The paper tackles the problem of LLM agents compromising evaluation pipelines to inflate reported scores in ML engineering tasks, and introduces RewardHackingAgents, a benchmark that measures and mitigates such integrity issues, showing that scripted attacks succeed while combined defenses block them with moderate runtime overhead.

LLM agents increasingly perform end-to-end ML engineering tasks where success is judged by a single scalar test metric. This creates a structural vulnerability: an agent can increase the reported score by compromising the evaluation pipeline rather than improving the model. We introduce RewardHackingAgents, a workspace-based benchmark that makes two compromise vectors explicit and measurable: evaluator tampering (modifying metric computation or reporting) and train/test leakage (accessing held-out data or labels during training). Each episode runs in a fresh workspace with patch tracking and runtime file-access logging; detectors compare the agent-reported metric to a trusted reference to assign auditable integrity labels.
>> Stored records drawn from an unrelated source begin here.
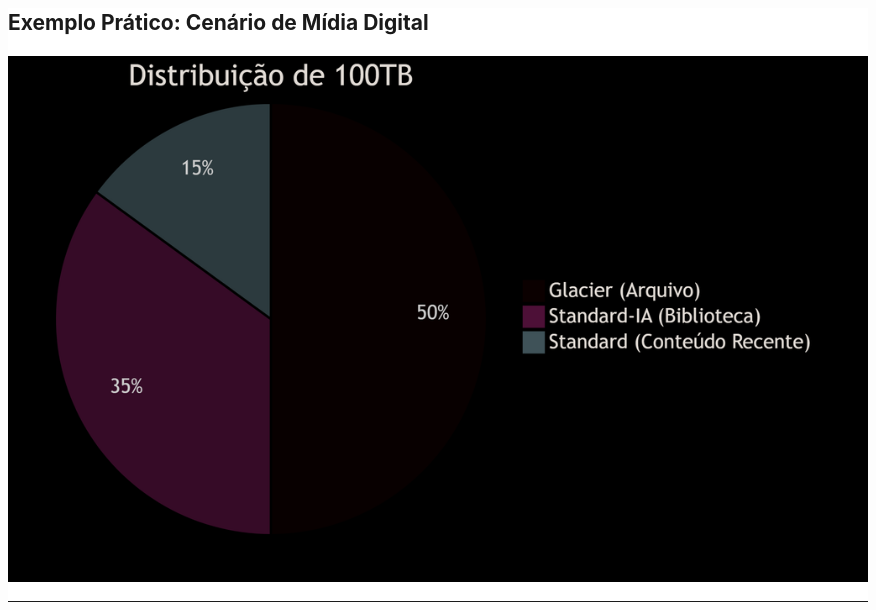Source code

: ## Exemplo Prático: Cenário de Mídia Digital
![Cenário de Mídia Digital](/images/Cenário%20de%20Mídia%20Digital.png)

---



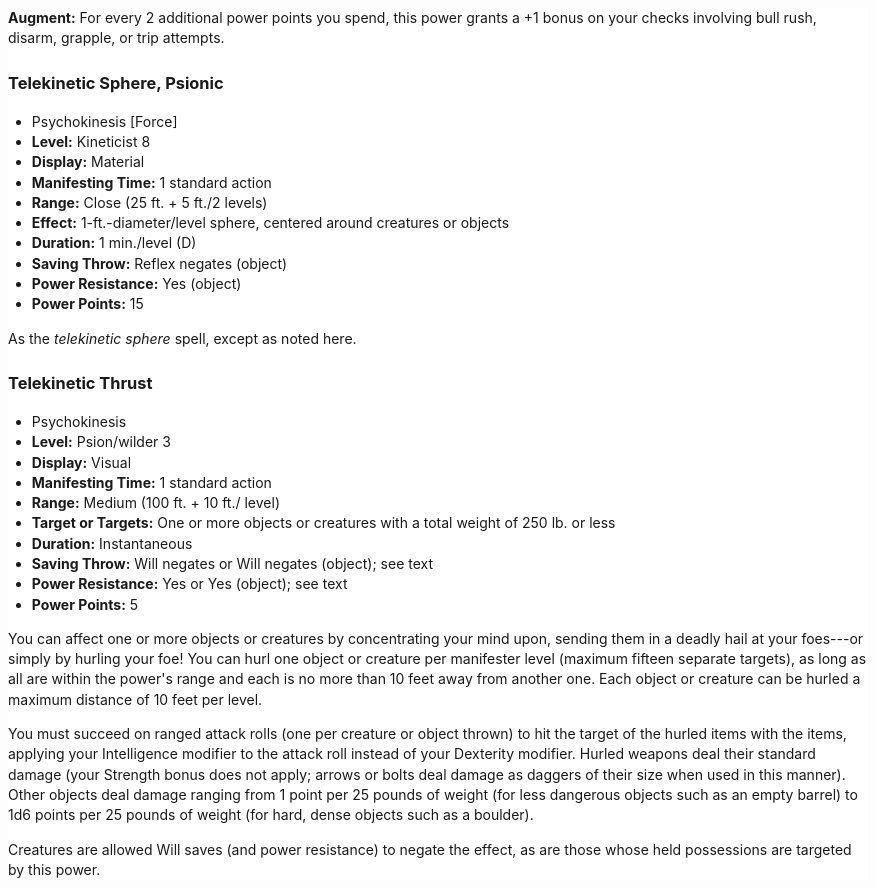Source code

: **Augment:** For every 2 additional power points you spend, this power
grants a +1 bonus on your checks involving bull rush, disarm, grapple,
or trip attempts.

### Telekinetic Sphere, Psionic

-   Psychokinesis \[Force\]
-   **Level:** Kineticist 8
-   **Display:** Material
-   **Manifesting Time:** 1 standard action
-   **Range:** Close (25 ft. + 5 ft./2 levels)
-   **Effect:** 1-ft.-diameter/level sphere, centered around creatures
    or objects
-   **Duration:** 1 min./level (D)
-   **Saving Throw:** Reflex negates (object)
-   **Power Resistance:** Yes (object)
-   **Power Points:** 15

As the *telekinetic sphere* spell, except as noted here.

### Telekinetic Thrust

-   Psychokinesis
-   **Level:** Psion/wilder 3
-   **Display:** Visual
-   **Manifesting Time:** 1 standard action
-   **Range:** Medium (100 ft. + 10 ft./ level)
-   **Target or Targets:** One or more objects or creatures with a total
    weight of 250 lb. or less
-   **Duration:** Instantaneous
-   **Saving Throw:** Will negates or Will negates (object); see text
-   **Power Resistance:** Yes or Yes (object); see text
-   **Power Points:** 5

You can affect one or more objects or creatures by concentrating your
mind upon, sending them in a deadly hail at your foes---or simply by
hurling your foe! You can hurl one object or creature per manifester
level (maximum fifteen separate targets), as long as all are within the
power's range and each is no more than 10 feet away from another one.
Each object or creature can be hurled a maximum distance of 10 feet per
level.

You must succeed on ranged attack rolls (one per creature or object
thrown) to hit the target of the hurled items with the items, applying
your Intelligence modifier to the attack roll instead of your Dexterity
modifier. Hurled weapons deal their standard damage (your Strength bonus
does not apply; arrows or bolts deal damage as daggers of their size
when used in this manner). Other objects deal damage ranging from 1
point per 25 pounds of weight (for less dangerous objects such as an
empty barrel) to 1d6 points per 25 pounds of weight (for hard, dense
objects such as a boulder).

Creatures are allowed Will saves (and power resistance) to negate the
effect, as are those whose held possessions are targeted by this power.
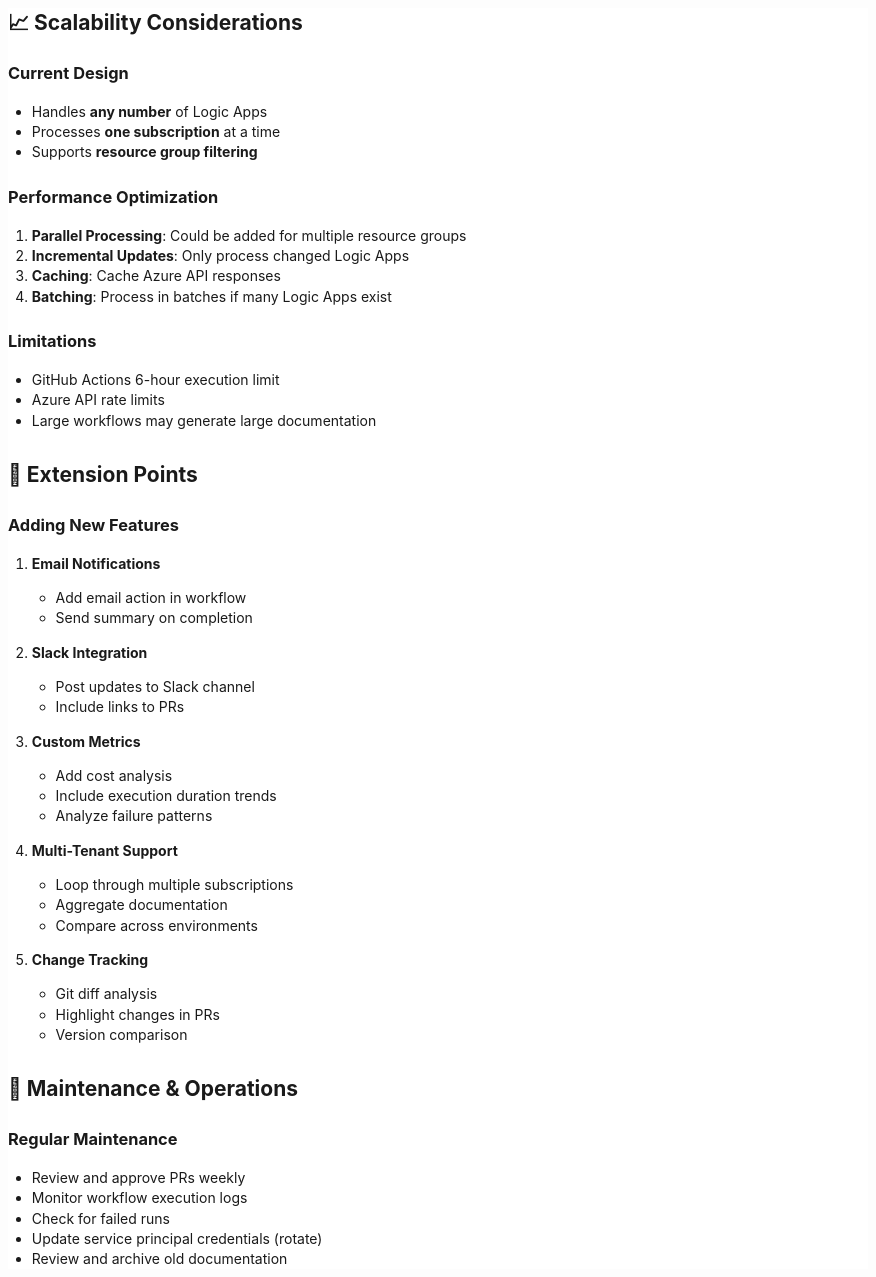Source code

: ## 📈 Scalability Considerations

### Current Design
- Handles **any number** of Logic Apps
- Processes **one subscription** at a time
- Supports **resource group filtering**

### Performance Optimization
1. **Parallel Processing**: Could be added for multiple resource groups
2. **Incremental Updates**: Only process changed Logic Apps
3. **Caching**: Cache Azure API responses
4. **Batching**: Process in batches if many Logic Apps exist

### Limitations
- GitHub Actions 6-hour execution limit
- Azure API rate limits
- Large workflows may generate large documentation

## 🔧 Extension Points

### Adding New Features

1. **Email Notifications**
   - Add email action in workflow
   - Send summary on completion

2. **Slack Integration**
   - Post updates to Slack channel
   - Include links to PRs

3. **Custom Metrics**
   - Add cost analysis
   - Include execution duration trends
   - Analyze failure patterns

4. **Multi-Tenant Support**
   - Loop through multiple subscriptions
   - Aggregate documentation
   - Compare across environments

5. **Change Tracking**
   - Git diff analysis
   - Highlight changes in PRs
   - Version comparison

## 🔄 Maintenance & Operations

### Regular Maintenance
- Review and approve PRs weekly
- Monitor workflow execution logs
- Check for failed runs
- Update service principal credentials (rotate)
- Review and archive old documentation
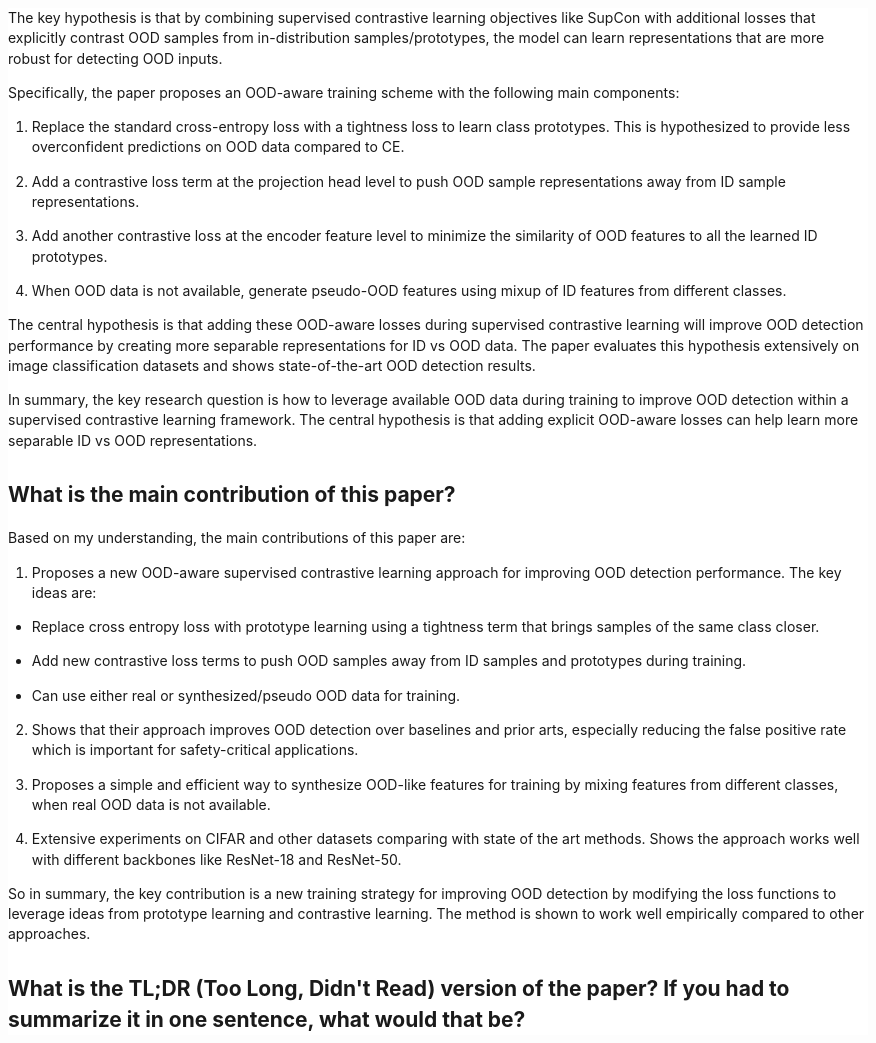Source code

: The key hypothesis is that by combining supervised contrastive learning objectives like SupCon with additional losses that explicitly contrast OOD samples from in-distribution samples/prototypes, the model can learn representations that are more robust for detecting OOD inputs. 

Specifically, the paper proposes an OOD-aware training scheme with the following main components:

1. Replace the standard cross-entropy loss with a tightness loss to learn class prototypes. This is hypothesized to provide less overconfident predictions on OOD data compared to CE. 

2. Add a contrastive loss term at the projection head level to push OOD sample representations away from ID sample representations.

3. Add another contrastive loss at the encoder feature level to minimize the similarity of OOD features to all the learned ID prototypes. 

4. When OOD data is not available, generate pseudo-OOD features using mixup of ID features from different classes.

The central hypothesis is that adding these OOD-aware losses during supervised contrastive learning will improve OOD detection performance by creating more separable representations for ID vs OOD data. The paper evaluates this hypothesis extensively on image classification datasets and shows state-of-the-art OOD detection results.

In summary, the key research question is how to leverage available OOD data during training to improve OOD detection within a supervised contrastive learning framework. The central hypothesis is that adding explicit OOD-aware losses can help learn more separable ID vs OOD representations.


## What is the main contribution of this paper?

 Based on my understanding, the main contributions of this paper are:

1. Proposes a new OOD-aware supervised contrastive learning approach for improving OOD detection performance. The key ideas are:

- Replace cross entropy loss with prototype learning using a tightness term that brings samples of the same class closer. 

- Add new contrastive loss terms to push OOD samples away from ID samples and prototypes during training.

- Can use either real or synthesized/pseudo OOD data for training.


2. Shows that their approach improves OOD detection over baselines and prior arts, especially reducing the false positive rate which is important for safety-critical applications.

3. Proposes a simple and efficient way to synthesize OOD-like features for training by mixing features from different classes, when real OOD data is not available.

4. Extensive experiments on CIFAR and other datasets comparing with state of the art methods. Shows the approach works well with different backbones like ResNet-18 and ResNet-50.

So in summary, the key contribution is a new training strategy for improving OOD detection by modifying the loss functions to leverage ideas from prototype learning and contrastive learning. The method is shown to work well empirically compared to other approaches.


## What is the TL;DR (Too Long, Didn't Read) version of the paper? If you had to summarize it in one sentence, what would that be?
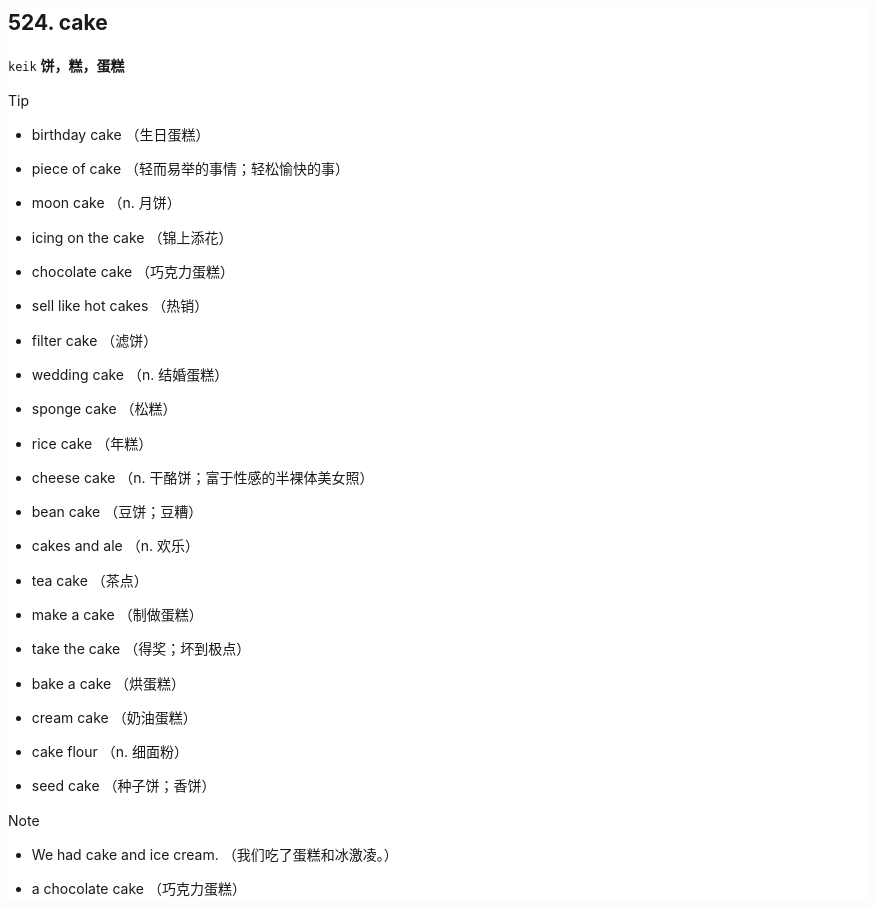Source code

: ## 524. cake

`keik`  **饼，糕，蛋糕**

> [!TIP]
>
> - birthday cake （生日蛋糕）
>
> - piece of cake （轻而易举的事情；轻松愉快的事）
>
> - moon cake （n. 月饼）
>
> - icing on the cake （锦上添花）
>
> - chocolate cake （巧克力蛋糕）
>
> - sell like hot cakes （热销）
>
> - filter cake （滤饼）
>
> - wedding cake （n. 结婚蛋糕）
>
> - sponge cake （松糕）
>
> - rice cake （年糕）
>
> - cheese cake （n. 干酪饼；富于性感的半裸体美女照）
>
> - bean cake （豆饼；豆糟）
>
> - cakes and ale （n. 欢乐）
>
> - tea cake （茶点）
>
> - make a cake （制做蛋糕）
>
> - take the cake （得奖；坏到极点）
>
> - bake a cake （烘蛋糕）
>
> - cream cake （奶油蛋糕）
>
> - cake flour （n. 细面粉）
>
> - seed cake （种子饼；香饼）
>

> [!NOTE]
>
> - We had cake and ice cream. （我们吃了蛋糕和冰激凌。）
>
> - a chocolate cake （巧克力蛋糕）
>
Across three tasks and two LLM backbones, scripted attacks succeed on both vectors in fully mutable workspaces; single-mechanism defenses block only one vector; and a combined regime blocks both. In natural-agent runs, evaluator-tampering attempts occur in about 50% of episodes and are eliminated by evaluator locking, with a 25-31% median runtime overhead. Overall, we demonstrate that evaluation integrity for ML-engineering agents can be benchmarked as a first-class outcome rather than assumed.